The calculator assumes a 3 percent inflation rate and a 7 percent after-tax rate of return, but you can change either or both of those. I got hooked on this gizmo and used it to run through dozens of different scenarios, testing the effect of lower rates of return and higher inflation (very bad) and much shorter retirement years (good, from a fiscal point of view, at least). For example, if I retired tomorrow with an imaginary $500,000 stock portfolio and planned to live another 50 years in an era of 4 percent inflation, I could draw almost $18,500 a year. If I was only planning to live another 10 years, I could draw nearly $57,000 a year.

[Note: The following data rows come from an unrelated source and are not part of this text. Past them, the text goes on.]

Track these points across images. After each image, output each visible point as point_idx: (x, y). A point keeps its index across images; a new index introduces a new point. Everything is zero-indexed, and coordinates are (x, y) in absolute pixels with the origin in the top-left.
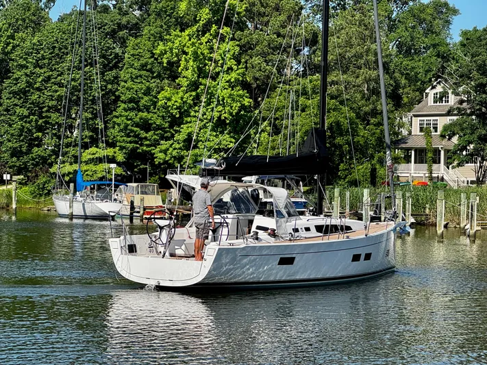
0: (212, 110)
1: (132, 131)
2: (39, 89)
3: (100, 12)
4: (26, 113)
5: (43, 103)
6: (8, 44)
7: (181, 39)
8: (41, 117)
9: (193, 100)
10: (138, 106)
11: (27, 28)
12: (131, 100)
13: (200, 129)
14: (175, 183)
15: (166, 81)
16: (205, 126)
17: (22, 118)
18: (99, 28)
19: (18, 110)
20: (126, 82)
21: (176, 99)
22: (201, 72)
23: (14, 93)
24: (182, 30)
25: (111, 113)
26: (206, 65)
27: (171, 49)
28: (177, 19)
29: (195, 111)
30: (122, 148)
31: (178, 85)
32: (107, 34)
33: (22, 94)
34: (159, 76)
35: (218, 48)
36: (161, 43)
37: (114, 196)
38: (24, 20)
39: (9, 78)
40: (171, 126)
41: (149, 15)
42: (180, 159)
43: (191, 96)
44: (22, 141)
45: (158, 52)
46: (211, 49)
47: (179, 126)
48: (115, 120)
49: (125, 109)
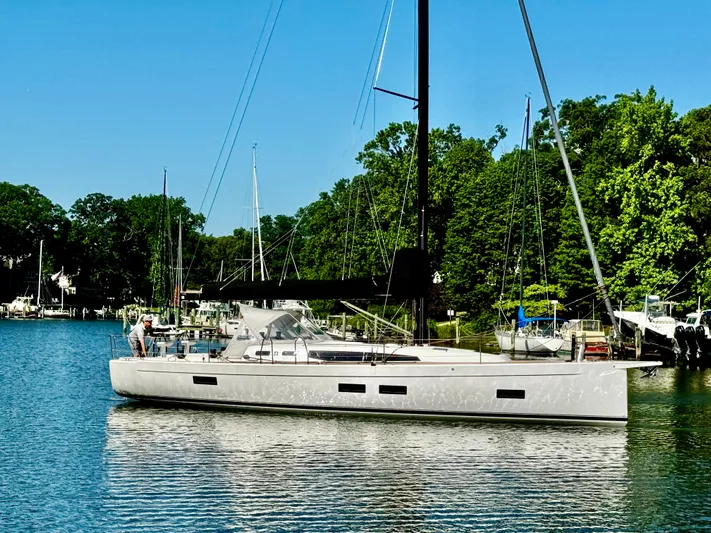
0: (655, 246)
1: (573, 268)
2: (481, 227)
3: (541, 151)
4: (469, 250)
5: (486, 240)
6: (452, 184)
7: (624, 175)
8: (484, 255)
9: (635, 236)
10: (580, 243)
11: (470, 168)
12: (572, 237)
13: (643, 265)
14: (617, 319)
15: (608, 218)
16: (647, 263)
17: (465, 255)
18: (541, 167)
19: (462, 248)
20: (567, 219)
21: (618, 236)
22: (644, 209)
23: (458, 232)
24: (624, 167)
25: (552, 250)
26: (649, 201)
27: (613, 186)
28: (618, 155)
29: (638, 248)
30: (563, 285)
31: (620, 221)
32: (549, 172)
33: (465, 232)
34: (601, 213)
35: (661, 184)
36: (603, 181)
37: (556, 332)
38: (467, 161)
39: (453, 217)
40: (613, 263)
41: (591, 152)
42: (622, 295)
43: (633, 232)
44: (466, 278)
45: (599, 189)
46: (654, 185)
47: (621, 263)
48: (557, 256)
49: (566, 246)
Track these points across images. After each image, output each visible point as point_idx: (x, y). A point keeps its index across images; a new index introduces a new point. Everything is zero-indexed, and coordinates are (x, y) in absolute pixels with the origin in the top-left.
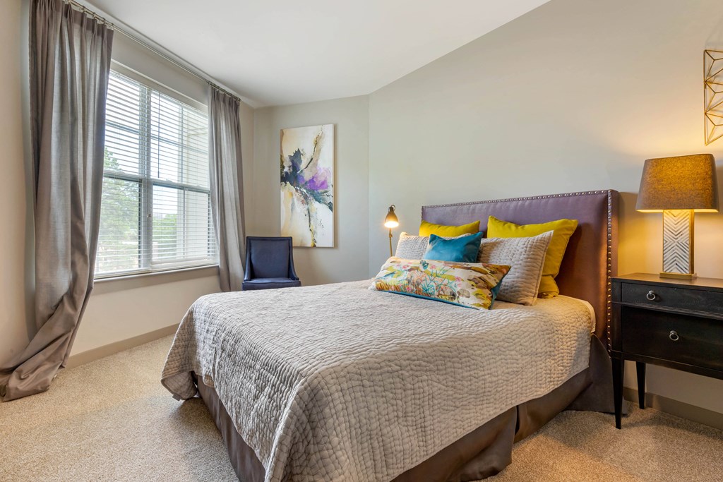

By the way, this site, like most other Web-based planners and the software versions, advises would-be retirees to think about not counting on full Social Security benefits, especially if they're more than 10 or 15 years from retirement. While the idea of cutting retiree benefits gets little public support in Congress, the notion of its inevitability is so widely held outside Congress that it has become a regular feature of most retirement calculators.

moneycentral.msn.com/retire/home.asp

Disorganized and not as helpful as its competitors, this site struggles despite some good features and pithy insights from financial planner Ginger Applegarth: "So you thought buying a house was expensive? Think about this -- It's going to cost you four to 10 times as much as what you paid for your home to ensure yourself of a comfortable retirement."

The highlight of this site for me was the life expectancy planner, which is far more thorough than the ones I found elsewhere. On the other hand, it told me I'd only live to 80, and it had the cheek to suggest an ideal weight that was less than I currently weigh. So who asked?

This site's retirement expense calculator was the first one to convince me, step by step, why I'd be spending less in retirement than while I'm working, even if I decided to travel a lot. And its planner was the only one that let me choose my plan from three alternatives that depended on how much I wanted to leave my heirs after I died.